= Direction 1 =
Rewrite the records from their first line through the line containing "Poznan: 09:48 -> 09:50", changing "Bandung" to "Surabaya" and leaving everything else unchanged.

The shortlist for this year’s Cundill History Prize was replete with the prominent university professors and celebrated writers that you might expect to see competing for what is said to be the world’s most lucrative prize for history writing.
Seven of the eight shortlisted candidates for the $75,000 (£58,000) prize, administered by Montreal’s McGill University, were from North America. They included former Brown University provost David Kertzer, for his book on the papacy’s loss of political power in the 19th century; Pulitzer prizewinning Washington Post columnist and London School of Economics professor Anne Applebaum, for a book detailing Stalin’s extermination of millions of Ukrainians in the 1930s via a deliberately induced famine; and Harvard professor Maya Jasanoff, for her life and times of Joseph Conrad, which won the award, announced on 15 November. The only name on the list from beyond the US was Tim Grady, reader in modern history at the University of Chester.
Grady’s book, A Deadly Legacy: German Jews and the Great War, published by Yale University Press in September 2017, also made the six-strong shortlist for the Wolfson Prize, the UK’s foremost history prize, alongside works by historians from the Russell Group universities of Bristol and Warwick, as well as two from University of London institutions.

= Data extracted from a collection =
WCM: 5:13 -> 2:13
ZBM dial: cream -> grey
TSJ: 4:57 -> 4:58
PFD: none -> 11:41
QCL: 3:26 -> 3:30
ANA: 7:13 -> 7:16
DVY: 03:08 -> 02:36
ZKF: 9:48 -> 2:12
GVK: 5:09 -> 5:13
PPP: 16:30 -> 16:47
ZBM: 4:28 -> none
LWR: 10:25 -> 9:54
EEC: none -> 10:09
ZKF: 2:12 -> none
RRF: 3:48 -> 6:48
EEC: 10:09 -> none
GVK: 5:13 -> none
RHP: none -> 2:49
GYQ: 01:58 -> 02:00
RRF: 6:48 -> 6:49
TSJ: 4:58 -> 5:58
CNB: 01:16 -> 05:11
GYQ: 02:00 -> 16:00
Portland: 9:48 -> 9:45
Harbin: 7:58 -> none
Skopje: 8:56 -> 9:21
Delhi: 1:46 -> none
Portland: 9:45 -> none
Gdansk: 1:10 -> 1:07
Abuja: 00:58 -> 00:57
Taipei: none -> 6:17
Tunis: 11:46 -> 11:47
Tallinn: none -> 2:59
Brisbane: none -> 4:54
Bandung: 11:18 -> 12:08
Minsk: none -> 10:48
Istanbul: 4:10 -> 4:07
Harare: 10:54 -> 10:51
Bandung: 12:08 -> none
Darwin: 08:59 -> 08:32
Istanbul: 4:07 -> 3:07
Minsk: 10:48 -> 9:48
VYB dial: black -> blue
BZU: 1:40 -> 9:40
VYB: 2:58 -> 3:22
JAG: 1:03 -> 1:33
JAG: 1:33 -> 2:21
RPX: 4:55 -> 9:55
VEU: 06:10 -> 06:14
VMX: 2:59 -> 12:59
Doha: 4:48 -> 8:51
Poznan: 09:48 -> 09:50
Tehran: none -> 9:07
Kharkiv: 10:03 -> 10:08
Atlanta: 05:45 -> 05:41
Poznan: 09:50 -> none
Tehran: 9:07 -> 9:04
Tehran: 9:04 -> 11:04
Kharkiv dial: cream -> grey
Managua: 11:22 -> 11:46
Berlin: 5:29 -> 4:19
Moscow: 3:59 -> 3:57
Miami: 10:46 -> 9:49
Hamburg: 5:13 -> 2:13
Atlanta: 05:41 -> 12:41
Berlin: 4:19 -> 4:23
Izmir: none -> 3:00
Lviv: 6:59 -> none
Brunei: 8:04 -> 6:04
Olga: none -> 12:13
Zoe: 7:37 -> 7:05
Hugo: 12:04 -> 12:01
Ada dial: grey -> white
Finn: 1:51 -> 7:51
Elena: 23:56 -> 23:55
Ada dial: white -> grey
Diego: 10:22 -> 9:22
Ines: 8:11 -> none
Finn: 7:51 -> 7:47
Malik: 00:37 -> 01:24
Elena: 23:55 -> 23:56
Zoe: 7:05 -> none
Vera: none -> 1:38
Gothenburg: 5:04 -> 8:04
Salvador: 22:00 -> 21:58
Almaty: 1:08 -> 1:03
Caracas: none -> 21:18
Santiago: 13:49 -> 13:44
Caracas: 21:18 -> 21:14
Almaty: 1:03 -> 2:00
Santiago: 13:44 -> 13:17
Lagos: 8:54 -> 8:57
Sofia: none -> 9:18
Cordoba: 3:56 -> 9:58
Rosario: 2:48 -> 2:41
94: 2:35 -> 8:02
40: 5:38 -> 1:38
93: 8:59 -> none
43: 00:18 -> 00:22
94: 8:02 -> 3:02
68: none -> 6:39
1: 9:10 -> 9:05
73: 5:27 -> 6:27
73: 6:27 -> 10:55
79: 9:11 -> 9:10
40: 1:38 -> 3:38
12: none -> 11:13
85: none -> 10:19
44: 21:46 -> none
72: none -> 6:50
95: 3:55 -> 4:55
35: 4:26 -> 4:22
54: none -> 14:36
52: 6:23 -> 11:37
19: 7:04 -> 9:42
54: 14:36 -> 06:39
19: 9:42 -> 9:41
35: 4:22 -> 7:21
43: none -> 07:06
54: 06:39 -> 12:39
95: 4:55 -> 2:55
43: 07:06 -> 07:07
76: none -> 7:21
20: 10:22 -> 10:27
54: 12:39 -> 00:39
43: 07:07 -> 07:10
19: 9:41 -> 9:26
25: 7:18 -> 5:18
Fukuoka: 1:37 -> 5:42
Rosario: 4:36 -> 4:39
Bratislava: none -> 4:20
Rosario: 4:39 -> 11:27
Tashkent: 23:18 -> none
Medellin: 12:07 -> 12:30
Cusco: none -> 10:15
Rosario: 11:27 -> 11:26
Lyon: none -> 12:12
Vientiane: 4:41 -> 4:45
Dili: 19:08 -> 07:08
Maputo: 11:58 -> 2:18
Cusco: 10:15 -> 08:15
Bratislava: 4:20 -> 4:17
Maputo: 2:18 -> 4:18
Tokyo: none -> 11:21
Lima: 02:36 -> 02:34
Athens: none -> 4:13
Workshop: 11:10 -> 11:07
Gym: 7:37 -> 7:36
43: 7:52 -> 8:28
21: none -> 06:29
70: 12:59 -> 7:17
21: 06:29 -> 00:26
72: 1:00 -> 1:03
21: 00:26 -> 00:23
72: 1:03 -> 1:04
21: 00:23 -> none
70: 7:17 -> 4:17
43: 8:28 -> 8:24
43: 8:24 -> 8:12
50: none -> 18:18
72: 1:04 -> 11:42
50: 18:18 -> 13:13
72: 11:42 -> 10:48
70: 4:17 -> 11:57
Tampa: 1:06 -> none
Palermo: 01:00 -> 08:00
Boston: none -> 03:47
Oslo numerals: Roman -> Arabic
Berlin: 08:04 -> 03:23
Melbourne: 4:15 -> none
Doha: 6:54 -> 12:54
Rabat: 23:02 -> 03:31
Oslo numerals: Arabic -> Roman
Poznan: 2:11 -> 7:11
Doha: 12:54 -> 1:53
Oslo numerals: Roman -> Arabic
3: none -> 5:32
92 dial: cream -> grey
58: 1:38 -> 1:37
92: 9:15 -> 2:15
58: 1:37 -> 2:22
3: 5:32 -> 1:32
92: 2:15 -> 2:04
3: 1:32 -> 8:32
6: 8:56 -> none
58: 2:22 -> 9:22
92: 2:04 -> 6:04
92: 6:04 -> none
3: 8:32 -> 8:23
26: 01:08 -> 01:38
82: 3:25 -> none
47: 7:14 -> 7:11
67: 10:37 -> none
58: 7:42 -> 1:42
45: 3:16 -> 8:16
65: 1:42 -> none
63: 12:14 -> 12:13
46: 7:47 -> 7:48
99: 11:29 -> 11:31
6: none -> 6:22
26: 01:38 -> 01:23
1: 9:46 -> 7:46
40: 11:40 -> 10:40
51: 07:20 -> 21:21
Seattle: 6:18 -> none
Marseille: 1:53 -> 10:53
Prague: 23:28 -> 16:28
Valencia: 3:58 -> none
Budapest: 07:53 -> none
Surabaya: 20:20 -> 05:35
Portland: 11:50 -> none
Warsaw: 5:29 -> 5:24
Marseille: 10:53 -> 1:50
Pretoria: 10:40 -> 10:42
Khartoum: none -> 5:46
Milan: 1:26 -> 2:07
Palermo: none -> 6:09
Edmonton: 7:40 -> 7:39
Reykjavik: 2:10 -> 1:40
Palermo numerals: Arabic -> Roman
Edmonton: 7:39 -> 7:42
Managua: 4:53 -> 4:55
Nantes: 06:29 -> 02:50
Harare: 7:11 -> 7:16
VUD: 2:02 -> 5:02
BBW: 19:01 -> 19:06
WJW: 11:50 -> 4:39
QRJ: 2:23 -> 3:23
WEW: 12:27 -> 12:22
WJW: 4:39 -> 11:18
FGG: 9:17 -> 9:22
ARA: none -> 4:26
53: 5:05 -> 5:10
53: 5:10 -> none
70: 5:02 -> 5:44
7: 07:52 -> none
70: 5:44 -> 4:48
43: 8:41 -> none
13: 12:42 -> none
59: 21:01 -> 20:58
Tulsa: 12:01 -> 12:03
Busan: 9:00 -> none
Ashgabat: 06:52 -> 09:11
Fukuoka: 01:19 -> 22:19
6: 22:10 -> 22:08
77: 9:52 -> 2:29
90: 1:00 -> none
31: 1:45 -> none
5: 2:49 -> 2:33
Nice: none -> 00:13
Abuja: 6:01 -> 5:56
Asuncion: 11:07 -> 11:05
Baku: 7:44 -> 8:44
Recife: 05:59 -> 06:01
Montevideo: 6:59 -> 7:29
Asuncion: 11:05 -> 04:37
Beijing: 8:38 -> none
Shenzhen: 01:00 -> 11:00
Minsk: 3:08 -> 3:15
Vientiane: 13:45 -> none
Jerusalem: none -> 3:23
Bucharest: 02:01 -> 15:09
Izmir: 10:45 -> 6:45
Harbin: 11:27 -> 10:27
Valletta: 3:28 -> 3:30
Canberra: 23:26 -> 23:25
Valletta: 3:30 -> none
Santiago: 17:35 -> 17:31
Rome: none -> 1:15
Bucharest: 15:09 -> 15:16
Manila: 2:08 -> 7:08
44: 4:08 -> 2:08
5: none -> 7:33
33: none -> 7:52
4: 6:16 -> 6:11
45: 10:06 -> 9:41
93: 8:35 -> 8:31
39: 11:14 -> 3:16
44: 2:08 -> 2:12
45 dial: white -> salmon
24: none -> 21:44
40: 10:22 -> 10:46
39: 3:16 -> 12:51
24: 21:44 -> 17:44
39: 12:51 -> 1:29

= Direction 2 =
In the passage on the Cundill History Prize, condense the paragraph beginning "Seven of the eight shortlisted candidates" into a short bulleted list that keeps its main facts.

= Exercise response 1 =
WCM: 5:13 -> 2:13
ZBM dial: cream -> grey
TSJ: 4:57 -> 4:58
PFD: none -> 11:41
QCL: 3:26 -> 3:30
ANA: 7:13 -> 7:16
DVY: 03:08 -> 02:36
ZKF: 9:48 -> 2:12
GVK: 5:09 -> 5:13
PPP: 16:30 -> 16:47
ZBM: 4:28 -> none
LWR: 10:25 -> 9:54
EEC: none -> 10:09
ZKF: 2:12 -> none
RRF: 3:48 -> 6:48
EEC: 10:09 -> none
GVK: 5:13 -> none
RHP: none -> 2:49
GYQ: 01:58 -> 02:00
RRF: 6:48 -> 6:49
TSJ: 4:58 -> 5:58
CNB: 01:16 -> 05:11
GYQ: 02:00 -> 16:00
Portland: 9:48 -> 9:45
Harbin: 7:58 -> none
Skopje: 8:56 -> 9:21
Delhi: 1:46 -> none
Portland: 9:45 -> none
Gdansk: 1:10 -> 1:07
Abuja: 00:58 -> 00:57
Taipei: none -> 6:17
Tunis: 11:46 -> 11:47
Tallinn: none -> 2:59
Brisbane: none -> 4:54
Surabaya: 11:18 -> 12:08
Minsk: none -> 10:48
Istanbul: 4:10 -> 4:07
Harare: 10:54 -> 10:51
Surabaya: 12:08 -> none
Darwin: 08:59 -> 08:32
Istanbul: 4:07 -> 3:07
Minsk: 10:48 -> 9:48
VYB dial: black -> blue
BZU: 1:40 -> 9:40
VYB: 2:58 -> 3:22
JAG: 1:03 -> 1:33
JAG: 1:33 -> 2:21
RPX: 4:55 -> 9:55
VEU: 06:10 -> 06:14
VMX: 2:59 -> 12:59
Doha: 4:48 -> 8:51
Poznan: 09:48 -> 09:50

= Exercise response 2 =
- McGill University in Montreal administers the $75,000 (£58,000) prize, and seven of its eight shortlisted candidates were from North America.
- David Kertzer, a former Brown University provost, was shortlisted for his book on the papacy's loss of political power in the 19th century.
- Anne Applebaum, a Washington Post columnist and London School of Economics professor, was shortlisted for her book on Stalin's extermination of millions of Ukrainians through a deliberately induced famine in the 1930s.
- Harvard professor Maya Jasanoff won the award, announced on 15 November, for her life and times of Joseph Conrad.
- Tim Grady of the University of Chester was the only shortlisted author from outside the US.